[LISTED ENTRIES Boundary: Start]

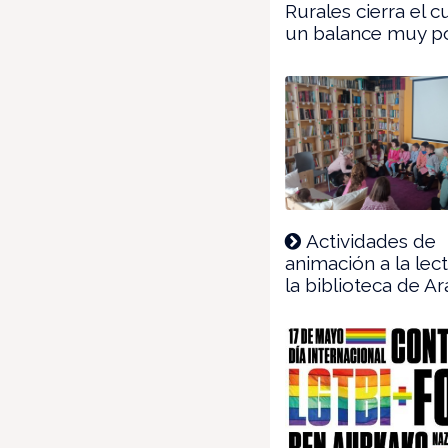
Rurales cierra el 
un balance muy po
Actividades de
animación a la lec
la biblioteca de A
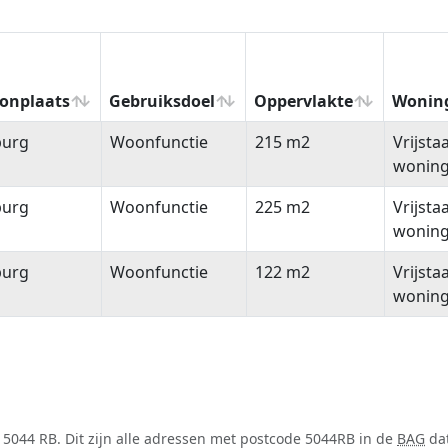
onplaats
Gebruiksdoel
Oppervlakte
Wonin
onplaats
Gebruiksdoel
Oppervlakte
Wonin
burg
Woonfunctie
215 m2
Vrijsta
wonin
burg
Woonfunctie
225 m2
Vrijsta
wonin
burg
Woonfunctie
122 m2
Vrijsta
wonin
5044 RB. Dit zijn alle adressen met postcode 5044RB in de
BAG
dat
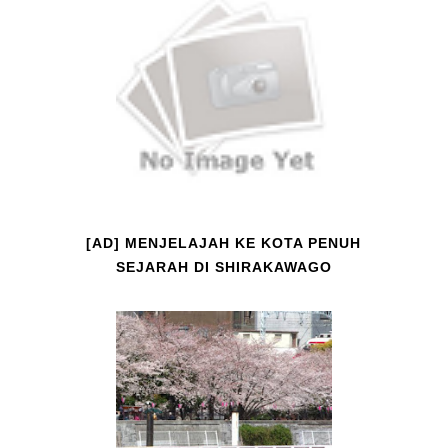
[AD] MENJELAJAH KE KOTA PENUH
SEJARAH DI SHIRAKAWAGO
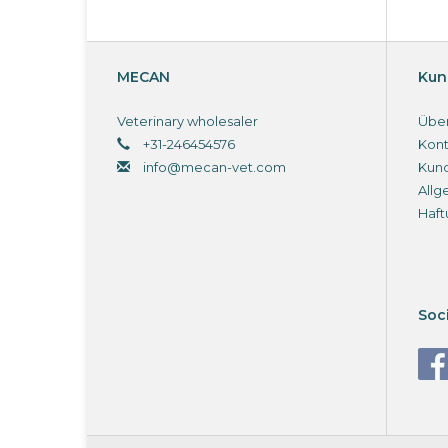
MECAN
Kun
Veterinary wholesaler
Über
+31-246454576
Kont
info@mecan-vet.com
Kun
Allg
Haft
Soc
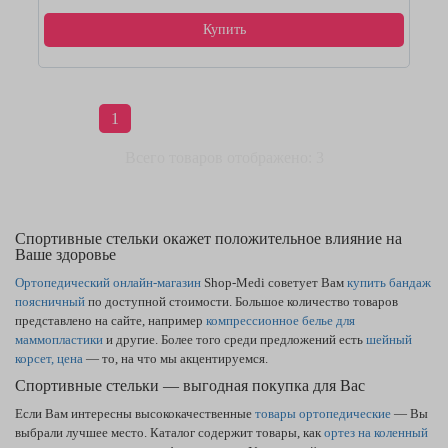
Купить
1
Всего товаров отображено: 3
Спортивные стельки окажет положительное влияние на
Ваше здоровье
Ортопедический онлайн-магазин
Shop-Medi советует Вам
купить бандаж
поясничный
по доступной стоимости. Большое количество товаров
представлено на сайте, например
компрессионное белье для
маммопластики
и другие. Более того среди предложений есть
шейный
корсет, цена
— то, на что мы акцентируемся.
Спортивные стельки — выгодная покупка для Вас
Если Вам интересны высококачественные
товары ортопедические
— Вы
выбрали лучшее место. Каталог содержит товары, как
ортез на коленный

[LISTED ENTRIES Boundary: End]
[LISTED ENTRIES Boundary: Start]

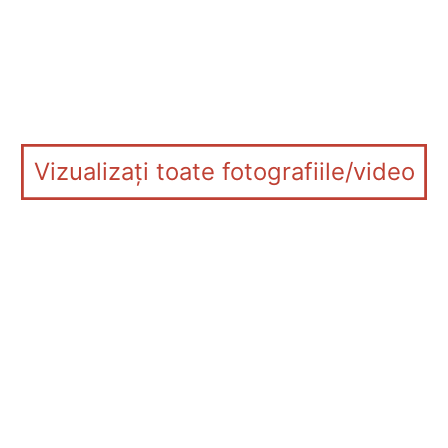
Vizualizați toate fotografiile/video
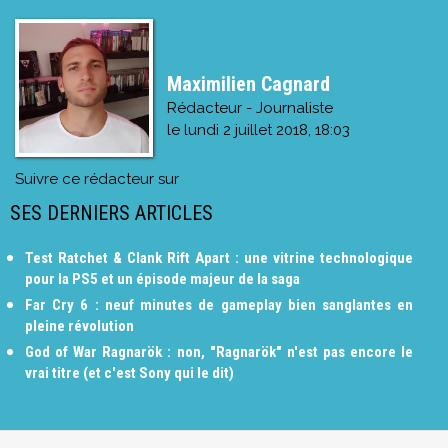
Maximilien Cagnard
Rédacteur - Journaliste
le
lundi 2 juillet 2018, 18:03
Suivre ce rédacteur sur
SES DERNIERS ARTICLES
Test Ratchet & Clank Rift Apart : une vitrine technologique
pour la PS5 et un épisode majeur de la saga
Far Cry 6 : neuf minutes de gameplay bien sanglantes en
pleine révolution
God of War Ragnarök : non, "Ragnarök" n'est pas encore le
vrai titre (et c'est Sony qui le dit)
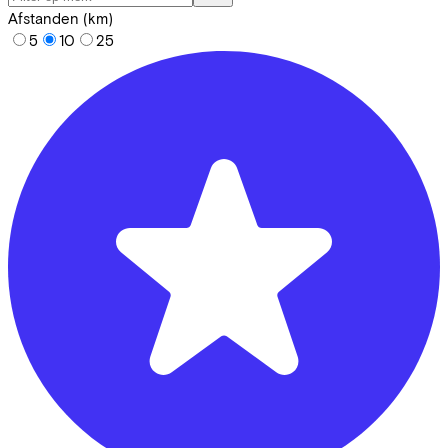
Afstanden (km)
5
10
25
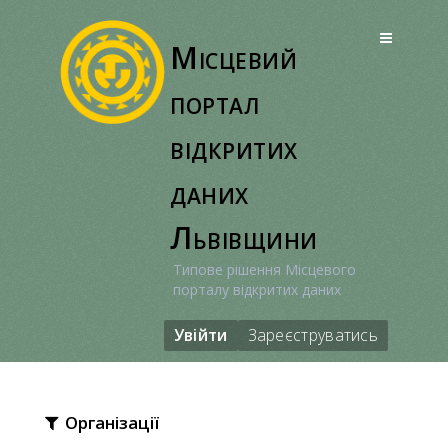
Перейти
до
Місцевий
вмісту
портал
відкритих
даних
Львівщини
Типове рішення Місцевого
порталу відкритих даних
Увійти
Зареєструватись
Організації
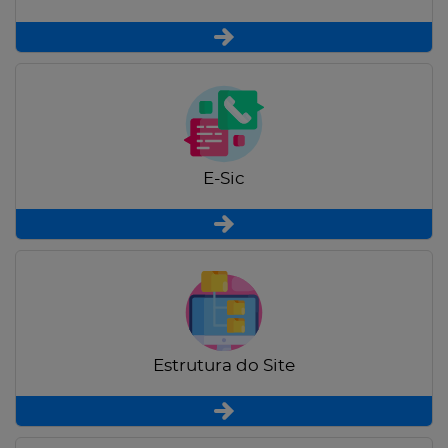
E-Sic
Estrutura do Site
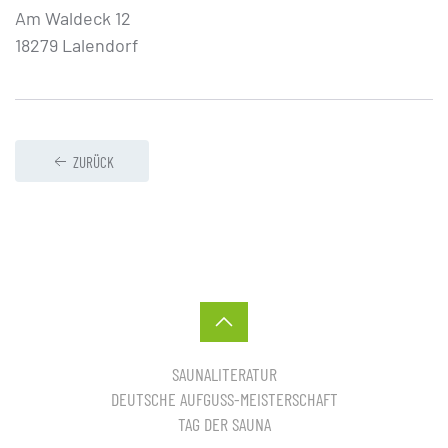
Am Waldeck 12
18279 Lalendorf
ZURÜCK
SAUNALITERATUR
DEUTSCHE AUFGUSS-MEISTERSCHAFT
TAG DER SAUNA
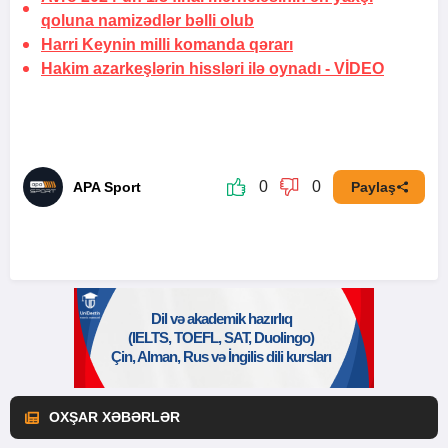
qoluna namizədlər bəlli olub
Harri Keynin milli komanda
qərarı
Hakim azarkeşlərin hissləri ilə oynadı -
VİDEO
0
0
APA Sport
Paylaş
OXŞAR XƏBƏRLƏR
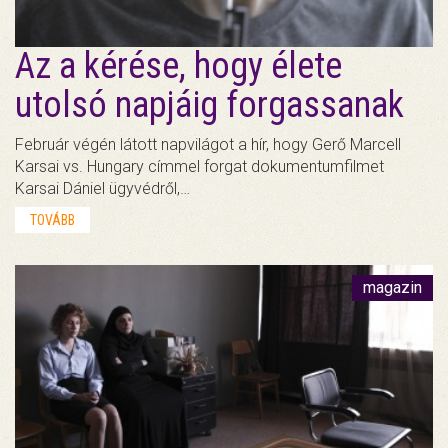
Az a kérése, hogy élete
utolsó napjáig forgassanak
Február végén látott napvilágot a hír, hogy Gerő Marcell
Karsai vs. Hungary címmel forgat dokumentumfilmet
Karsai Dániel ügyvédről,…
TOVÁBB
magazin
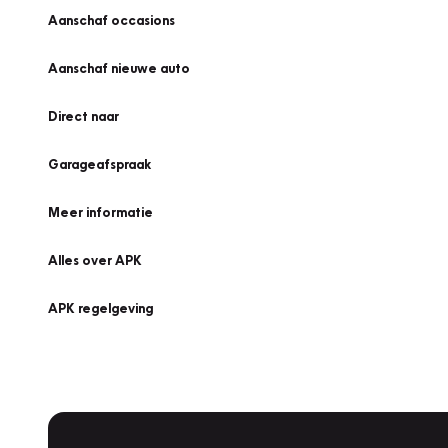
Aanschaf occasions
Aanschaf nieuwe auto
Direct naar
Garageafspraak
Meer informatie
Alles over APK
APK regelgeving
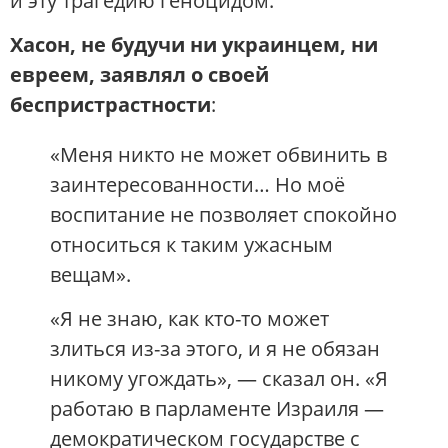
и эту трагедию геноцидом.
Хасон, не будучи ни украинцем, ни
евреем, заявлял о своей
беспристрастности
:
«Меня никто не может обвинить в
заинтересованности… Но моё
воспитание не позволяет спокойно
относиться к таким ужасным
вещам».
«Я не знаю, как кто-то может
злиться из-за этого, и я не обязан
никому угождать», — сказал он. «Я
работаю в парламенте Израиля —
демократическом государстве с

[LISTED ENTRIES Boundary: End]
[LISTED ENTRIES Boundary: Start]

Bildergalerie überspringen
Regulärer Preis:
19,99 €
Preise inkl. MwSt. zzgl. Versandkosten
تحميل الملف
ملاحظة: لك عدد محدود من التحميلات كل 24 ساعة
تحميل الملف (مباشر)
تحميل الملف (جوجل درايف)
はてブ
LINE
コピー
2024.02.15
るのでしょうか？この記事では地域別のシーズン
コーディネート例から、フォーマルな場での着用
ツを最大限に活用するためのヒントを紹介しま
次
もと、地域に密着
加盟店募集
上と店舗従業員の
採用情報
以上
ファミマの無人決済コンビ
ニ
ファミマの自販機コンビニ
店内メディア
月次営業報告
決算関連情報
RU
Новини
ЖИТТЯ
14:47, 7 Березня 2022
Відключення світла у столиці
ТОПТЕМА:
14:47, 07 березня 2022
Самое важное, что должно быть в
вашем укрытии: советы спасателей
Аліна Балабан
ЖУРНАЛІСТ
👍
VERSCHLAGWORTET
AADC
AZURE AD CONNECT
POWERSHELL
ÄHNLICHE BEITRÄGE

[LISTED ENTRIES Boundary: End]

_ACTIVITY_:
Of the lines above, extract only those from the line with "заинтересованности… Но моё" to the line with "демократическом государстве с", both included, exactly as written.

_RESPONSE_:
заинтересованности… Но моё
воспитание не позволяет спокойно
относиться к таким ужасным
вещам».
«Я не знаю, как кто-то может
злиться из-за этого, и я не обязан
никому угождать», — сказал он. «Я
работаю в парламенте Израиля —
демократическом государстве с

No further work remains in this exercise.